# Reese's S'mores



## DarkManDustin (Jun 30, 2011)

Spring is here. That means campfires, bonfires, fire pits, backyard campouts, etc. i came up with a great take on an old classic, S'mores. The only thing different is that it replaces the plain chocolate bar with a REESE'S Peanut Butter Cup. 

What you need. 

Reese's Cups
Marshmallows
Graham crackers

What to do

If you're using a fire, roast the marshmallow, let it cool a bit, and put it in between 2 grahams with the Reese's. 

For the microwave: 

1. Place a Reese's on a graham. Place a marshmallow on top. 
2. Heat for 15-20 seconds, on saucer or paper towel. 
3 top with graham, let cool, and enjoy. 

These are actually very good.

I posted this here because you could do this for a Halloween party.


----------



## pumpkinpie (Jul 9, 2011)

Omg, never even thought of that...totally having to try this soon


----------



## UnOrthodOx (Apr 24, 2007)

Oh, lord...I'm lighting a fire tonight.


----------



## DarkManDustin (Jun 30, 2011)

It's divine!


----------



## Druidess (Sep 2, 2010)

I love this. Such a simple idea, yet I've never thought of it. Definitely fits the bill for a spooky campfire story. Thanks for posting!!


----------



## DarkManDustin (Jun 30, 2011)

Gas anyone tried this yet?


----------



## Candee (Oct 24, 2010)

So going to try this on the weekend. Good bye diet lol.


----------



## DarkManDustin (Jun 30, 2011)

What's the verdict?


----------



## Shadowbat (Sep 27, 2009)

We had our first fire of the year tonight. Beautiful weather today. Of course we made smores and tried this.

One word.
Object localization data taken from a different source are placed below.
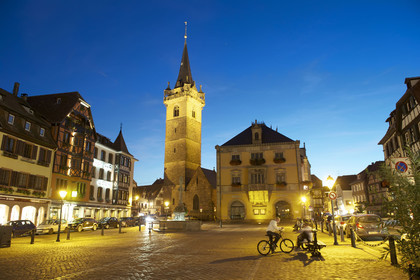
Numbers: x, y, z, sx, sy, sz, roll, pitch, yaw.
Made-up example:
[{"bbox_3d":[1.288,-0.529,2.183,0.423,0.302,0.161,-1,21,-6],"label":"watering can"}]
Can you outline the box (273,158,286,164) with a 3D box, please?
[{"bbox_3d":[12.486,3.750,50.121,2.200,1.000,0.500,-3,-15,10],"label":"box"}]

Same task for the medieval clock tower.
[{"bbox_3d":[-7.500,-7.870,80.391,8.800,59.500,8.800,-9,-17,29],"label":"medieval clock tower"}]

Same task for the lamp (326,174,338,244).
[{"bbox_3d":[7.808,4.366,17.803,0.450,4.280,0.450,-4,-15,13],"label":"lamp"}]

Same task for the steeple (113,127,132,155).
[{"bbox_3d":[-16.564,-0.006,52.711,3.100,5.700,3.300,-3,-15,10],"label":"steeple"}]

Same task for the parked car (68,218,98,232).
[{"bbox_3d":[-15.618,10.295,34.149,1.720,1.520,4.000,-4,-15,14],"label":"parked car"}]

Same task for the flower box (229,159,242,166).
[{"bbox_3d":[4.756,4.196,51.413,2.100,1.000,0.500,-3,-15,10],"label":"flower box"}]

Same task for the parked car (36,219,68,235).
[{"bbox_3d":[-15.450,8.472,27.646,1.700,1.410,4.200,0,-15,1],"label":"parked car"}]

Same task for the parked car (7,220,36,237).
[{"bbox_3d":[-18.344,8.287,26.012,1.680,1.430,4.000,-4,-15,14],"label":"parked car"}]

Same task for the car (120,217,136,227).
[{"bbox_3d":[-13.042,12.505,42.846,1.750,1.500,4.100,-4,-15,14],"label":"car"}]

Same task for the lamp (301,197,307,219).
[{"bbox_3d":[10.257,7.851,29.991,0.450,3.800,0.450,-3,-15,10],"label":"lamp"}]

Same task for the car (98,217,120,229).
[{"bbox_3d":[-14.100,11.548,39.141,1.740,1.470,4.100,-1,-15,4],"label":"car"}]

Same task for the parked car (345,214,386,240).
[{"bbox_3d":[10.850,6.153,19.830,1.800,1.620,4.350,-4,-16,15],"label":"parked car"}]

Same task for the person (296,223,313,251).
[{"bbox_3d":[5.279,5.399,15.748,0.800,1.320,0.520,-5,-15,15],"label":"person"}]

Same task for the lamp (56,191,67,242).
[{"bbox_3d":[-11.671,5.845,22.005,0.450,4.000,0.450,-4,-15,13],"label":"lamp"}]

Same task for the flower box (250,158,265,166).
[{"bbox_3d":[8.723,4.067,50.723,2.700,1.200,0.500,-3,-15,10],"label":"flower box"}]

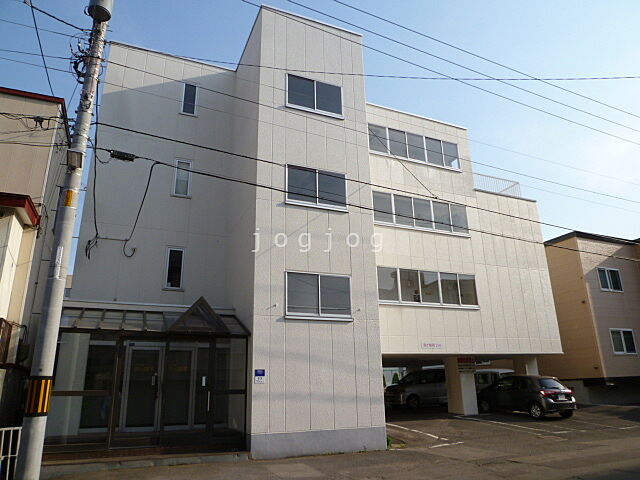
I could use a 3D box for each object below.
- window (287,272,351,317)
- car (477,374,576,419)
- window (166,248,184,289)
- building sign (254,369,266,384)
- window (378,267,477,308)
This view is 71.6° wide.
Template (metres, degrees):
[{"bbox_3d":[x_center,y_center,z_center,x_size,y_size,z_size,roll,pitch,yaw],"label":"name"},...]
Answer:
[{"bbox_3d":[-0.001,1.408,11.026,1.785,1.148,0.130,6,-19,-22],"label":"window"},{"bbox_3d":[8.215,6.412,18.220,1.695,1.500,3.945,7,-19,-23],"label":"car"},{"bbox_3d":[-4.228,0.866,12.927,0.462,1.208,0.130,6,-19,-22],"label":"window"},{"bbox_3d":[-1.326,3.049,9.877,0.228,0.294,0.030,6,-19,-22],"label":"building sign"},{"bbox_3d":[4.054,1.803,16.332,4.442,1.293,0.150,6,-19,-22],"label":"window"}]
DELICIOUS!


----------



## DarkManDustin (Jun 30, 2011)

I'm glad you like it.


----------



## beautifulnightmare (Oct 31, 2010)

I will have to try this next time I go camping with my scouts. 
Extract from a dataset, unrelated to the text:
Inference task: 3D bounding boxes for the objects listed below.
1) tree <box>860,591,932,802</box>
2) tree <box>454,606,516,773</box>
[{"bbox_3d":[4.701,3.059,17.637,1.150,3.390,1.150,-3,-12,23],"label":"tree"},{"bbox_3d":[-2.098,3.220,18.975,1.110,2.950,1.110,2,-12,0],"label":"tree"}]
That is if the Reese's don't disappear before I have the fire ready. Lol


----------



## Guest (May 25, 2013)

YUM! Will try tonight!


----------



## DarkManDustin (Jun 30, 2011)

hollow said:


> YUM! Will try tonight!


Great. Let me know how you like it. 

I have another great idea, since it's almost Summer. 

Buy the yogurt in the squeeze tubes, and freeze them. They're like push-ups, only with frozen yogurt


----------



## mamadada (Aug 18, 2008)

yum!!!! way more fun!


----------



## Candee (Oct 24, 2010)

Totally forgot to post back here. These are soooo yummy. My new fave guilty indulgence.


----------



## MissMandy (Apr 18, 2011)

I've seen pix on Pinterest of s'mores stations, where a variety of chocolate is offered. Like Reese's, cookies n' cream bars and Caramelo


----------



## zombygurl (Jun 15, 2009)

these are AWESOME!!!!


----------



## DarkManDustin (Jun 30, 2011)

I'm glad you all like these.


----------



## awokennightmare (Jan 17, 2013)

Now I have to try it!


----------



## Shadowbat (Sep 27, 2009)

These are a staple now when we have our fires. We go though just as many reeses as we do chocolate bars. lol


----------



## DarkManDustin (Jun 30, 2011)

It looks like I started a food trend.


----------



## awokennightmare (Jan 17, 2013)

You've made me hungry! Although I should refrain from enjoying these kinds of treats, it is the season where we pass out Candy to children so why shouldn't I enjoy a few treats!


----------



## killerhaunts (Jan 6, 2010)

This is really catching on as my local grocery stores are now stocking peanut butter cups in their S'mores display.

Here's my question. I hate graham crackers in s'mores. Anyone have a replacement? I was thinking of like a chocolate cookie like Oreos without the cream...


----------



## DarkManDustin (Jun 30, 2011)

The only problem is that the contents would run off of the cookie. Most packaged cookies are too small.i recommend the Grandma's cookies. You can buy these in most stores. They come with 2 in a pack, and, they're just the right size. Also, the packaged cookies from the bakery.


----------



## killerhaunts (Jan 6, 2010)

OMG Grandma's! I practically lived off those in High School! Great idea! Mmmm chocolate, oatmeal, chocolate chip my mouth is watering!


----------



## awokennightmare (Jan 17, 2013)

I wanted to make some of these, but I didn't have all the ingredients. I'll have to take a trip to the store!


----------



## DarkManDustin (Jun 30, 2011)

killerhaunts said:


> OMG Grandma's! I practically lived off those in High School! Great idea! Mmmm chocolate, oatmeal, chocolate chip my mouth is watering!


Peanut butter.


----------